For the coach would be dressed in laurel, all laurel from stem to stern! And the coachman would be wearing laurel, and the guard would be wearing laurel; and then they would know, then they would know!"
Harold listened in respectful silence. He would much rather have been hunting the mole, who must have been a mile away by this time if he had his wits about him. But he had all the natural instincts of a gentleman; of whom it is one of the principal marks, if not the complete definition, never to show signs of being bored.
Selina rose to her feet, and paced the turf restlessly with a short quarter-deck walk.
"Why can't we do something?" she burst out presently. "He--he did everything--why can't we do anything for him?"
Who did everything?" inquired Harold, meekly. It was useless wasting further longings on that mole. Like the dead, he travelled fast.
"Why, Nelson, of course," said Selina, shortly, still looking restlessly around for help or suggestion.
"But he's--he's dead, isn't he?" asked Harold, slightly puzzled.
"What's that got to do with it?" retorted his sister, resuming her caged-lion promenade.
Harold was somewhat taken aback. In the case of the pig, for instance, whose last outcry had now passed into stillness. he had considered the chapter as finally closed. Whatever innocent mirth the holidays might hold in store for Edward, that particular pig, at least, would not be a contributor. And now he was given to understand that the situation had not materially changed! He would have to revise his ideas, it seemed. Sitting up on end, he looked towards the garden for assistance in the task. Thence, even as he gazed, a tiny column of smoke rose straight up into the still air. The gardener had been sweeping that afternoon, and now, an unconscious priest, was offering his sacrifice of autumn leaves to the calm-eyed goddess of changing hues and chill forebodings who was moving slowly about the land that golden afternoon. Harold was up and off in a moment, forgetting Nelson, forgetting the pig, the mole, the Larkin betrayal, and Selina's strange fever of conscience. Here was fire, real fire, to play with, and that was even better than messing with water, or remodelling the plastic surface of the earth. Of all the toys the world provides for right-minded persons, the original elements rank easily the first.
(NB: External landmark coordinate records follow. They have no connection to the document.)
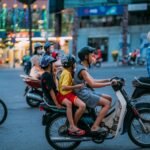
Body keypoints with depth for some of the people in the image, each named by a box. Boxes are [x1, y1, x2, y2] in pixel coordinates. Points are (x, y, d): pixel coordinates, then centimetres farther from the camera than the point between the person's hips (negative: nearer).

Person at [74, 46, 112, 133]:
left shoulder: (84, 68, 16)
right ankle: (95, 127, -21)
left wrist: (107, 80, 9)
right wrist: (109, 84, -22)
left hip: (88, 93, 10)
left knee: (109, 98, 12)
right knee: (107, 103, -18)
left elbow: (93, 81, 18)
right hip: (84, 95, -10)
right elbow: (92, 84, -25)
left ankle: (102, 121, 11)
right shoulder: (82, 69, -17)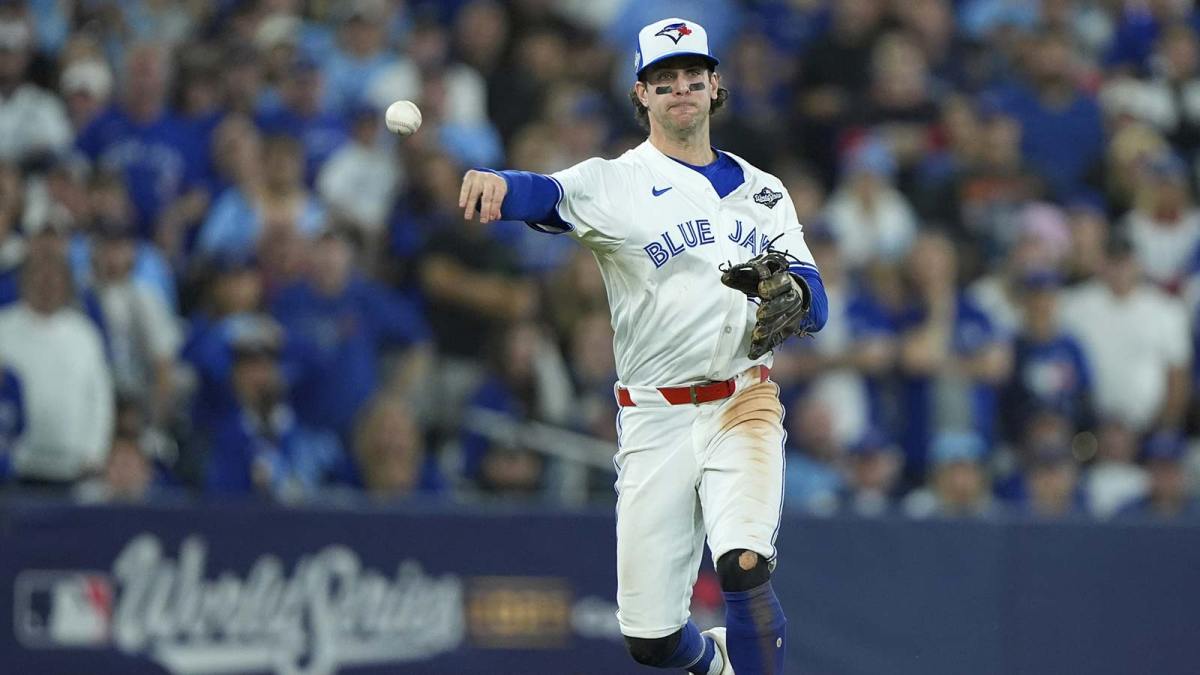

But Selina sat on where she was, her chin on her fists; and her fancies whirled and drifted, here and there, in curls and eddies, along with the smoke she was watching. As the quick-footed dusk of the short October day stepped lightly over the garden, little red tongues of fire might be seen to leap and vanish in the smoke. Harold, anon staggering under armfuls of leaves, anon stoking vigorously, was discernible only at fitful intervals. It was another sort of smoke that the inner eye of Selina was looking upon,--a smoke that hung in sullen banks round the masts and the hulls of the fighting ships; a smoke from beneath which came thunder and the crash and the splinter-rip, the shout of the boarding-party, the choking sob of the gunner stretched by his gun; a smoke from out of which at last she saw, as through a riven pall, the radiant spirit of the Victor, crowned with the coronal of a perfect death, leap in full assurance up into the ether that Immortals breathe. The dusk was glooming towards darkness when she rose and moved slowly down towards the beckoning fire; something of the priestess in her stride, something of the devotee in the set purpose of her eye.
The leaves were well alight by this time, and Harold had just added an old furze bush, which flamed and crackled stirringly.
"Go 'n' get some more sticks," ordered Selina," and shavings, 'n' chunks of wood, 'n' anything you can find. Look here--in the kitchen-garden there 's a pile of old pea-sticks. Fetch as many as you can carry, and then go back and bring some more!"
"But I say,--" began Harold, amazedly, scarce knowing his sister, and with a vision of a frenzied gardener, pea-stickless and threatening retribution.
"Go and fetch 'em quick!" shouted Selina, stamping with impatience.
Harold ran off at once, true to the stern system of discipline in which he had been nurtured. But his eyes were like round O's, and as he ran he talked fast to himself, in evident disorder of mind.
The pea-sticks made a rare blaze, and the fire, no longer smouldering sullenly, leapt up and began to assume the appearance of a genuine bonfire. Harold, awed into silence at first, began to jump round it with shouts of triumph. Selina looked on grimly, with knitted brow; she was not yet fully satisfied. "Can't you get any more sticks?" she said presently. "Go and hunt about.